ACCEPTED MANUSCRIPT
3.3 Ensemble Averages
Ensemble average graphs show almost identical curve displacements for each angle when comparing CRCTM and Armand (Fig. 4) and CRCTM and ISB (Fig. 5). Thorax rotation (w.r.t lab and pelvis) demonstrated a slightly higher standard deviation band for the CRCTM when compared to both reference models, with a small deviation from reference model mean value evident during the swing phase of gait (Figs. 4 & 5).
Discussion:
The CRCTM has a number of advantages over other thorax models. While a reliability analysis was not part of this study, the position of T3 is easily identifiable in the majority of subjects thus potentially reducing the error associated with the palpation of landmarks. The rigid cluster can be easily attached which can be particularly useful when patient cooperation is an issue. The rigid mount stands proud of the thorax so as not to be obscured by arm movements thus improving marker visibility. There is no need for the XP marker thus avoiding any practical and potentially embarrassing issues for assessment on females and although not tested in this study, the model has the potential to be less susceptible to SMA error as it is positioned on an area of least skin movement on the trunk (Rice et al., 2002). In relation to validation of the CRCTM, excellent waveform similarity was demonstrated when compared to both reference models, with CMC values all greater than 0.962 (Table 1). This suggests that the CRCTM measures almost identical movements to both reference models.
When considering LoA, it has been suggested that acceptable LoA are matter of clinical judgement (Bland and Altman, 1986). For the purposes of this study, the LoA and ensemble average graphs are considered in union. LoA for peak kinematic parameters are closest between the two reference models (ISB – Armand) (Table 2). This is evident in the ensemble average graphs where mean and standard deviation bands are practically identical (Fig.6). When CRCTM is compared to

---+---

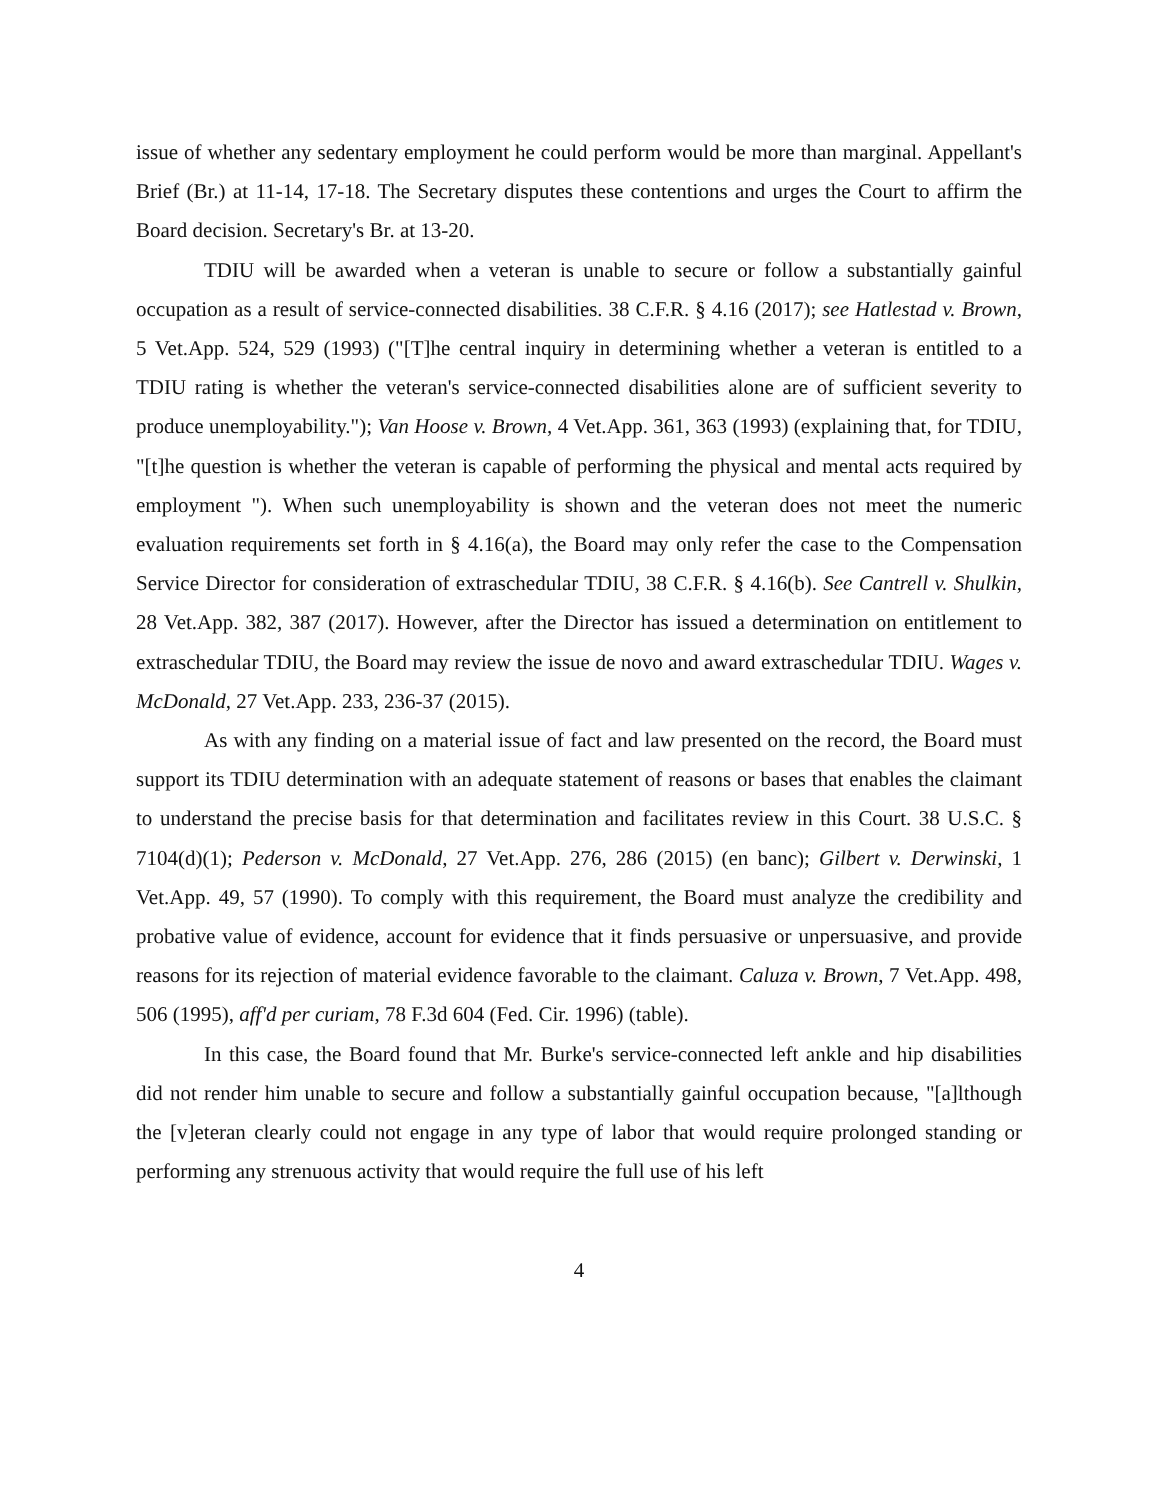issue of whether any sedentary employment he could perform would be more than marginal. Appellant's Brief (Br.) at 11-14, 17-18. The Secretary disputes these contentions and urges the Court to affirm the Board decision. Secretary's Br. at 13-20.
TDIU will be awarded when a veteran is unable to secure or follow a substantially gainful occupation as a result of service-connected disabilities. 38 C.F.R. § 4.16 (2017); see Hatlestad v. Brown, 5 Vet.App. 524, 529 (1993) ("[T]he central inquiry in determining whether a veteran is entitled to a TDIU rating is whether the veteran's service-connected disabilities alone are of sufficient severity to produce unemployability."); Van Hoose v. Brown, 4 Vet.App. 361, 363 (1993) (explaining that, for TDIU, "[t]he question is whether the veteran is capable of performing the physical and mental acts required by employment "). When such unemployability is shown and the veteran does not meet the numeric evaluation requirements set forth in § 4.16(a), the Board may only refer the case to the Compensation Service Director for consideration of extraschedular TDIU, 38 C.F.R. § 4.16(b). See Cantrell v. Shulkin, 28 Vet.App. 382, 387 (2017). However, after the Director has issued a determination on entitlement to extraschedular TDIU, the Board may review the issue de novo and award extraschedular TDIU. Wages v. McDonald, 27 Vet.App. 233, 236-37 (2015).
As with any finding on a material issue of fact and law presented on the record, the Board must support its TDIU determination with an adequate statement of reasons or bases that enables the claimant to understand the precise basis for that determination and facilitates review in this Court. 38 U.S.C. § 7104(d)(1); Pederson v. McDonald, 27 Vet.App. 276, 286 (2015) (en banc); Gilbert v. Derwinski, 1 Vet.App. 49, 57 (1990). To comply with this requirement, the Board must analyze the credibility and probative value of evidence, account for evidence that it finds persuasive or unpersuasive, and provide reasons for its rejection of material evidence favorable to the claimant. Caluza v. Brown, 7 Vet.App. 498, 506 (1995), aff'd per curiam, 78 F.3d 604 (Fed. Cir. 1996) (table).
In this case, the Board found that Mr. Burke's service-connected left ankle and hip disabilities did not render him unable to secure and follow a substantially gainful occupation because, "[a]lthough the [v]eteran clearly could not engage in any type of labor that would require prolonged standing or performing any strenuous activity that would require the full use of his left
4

---+---

* [EXERCISE AIM] Go through the material above, find each line with the string "evident", and copy it.

* [SOLUTION TO THIS PROBLEM]
Ensemble average graphs show almost identical curve displacements for each angle when comparing CRCTM and Armand (Fig. 4) and CRCTM and ISB (Fig. 5). Thorax rotation (w.r.t lab and pelvis) demonstrated a slightly higher standard deviation band for the CRCTM when compared to both reference models, with a small deviation from reference model mean value evident during the swing phase of gait (Figs. 4 & 5).
When considering LoA, it has been suggested that acceptable LoA are matter of clinical judgement (Bland and Altman, 1986). For the purposes of this study, the LoA and ensemble average graphs are considered in union. LoA for peak kinematic parameters are closest between the two reference models (ISB – Armand) (Table 2). This is evident in the ensemble average graphs where mean and standard deviation bands are practically identical (Fig.6). When CRCTM is compared to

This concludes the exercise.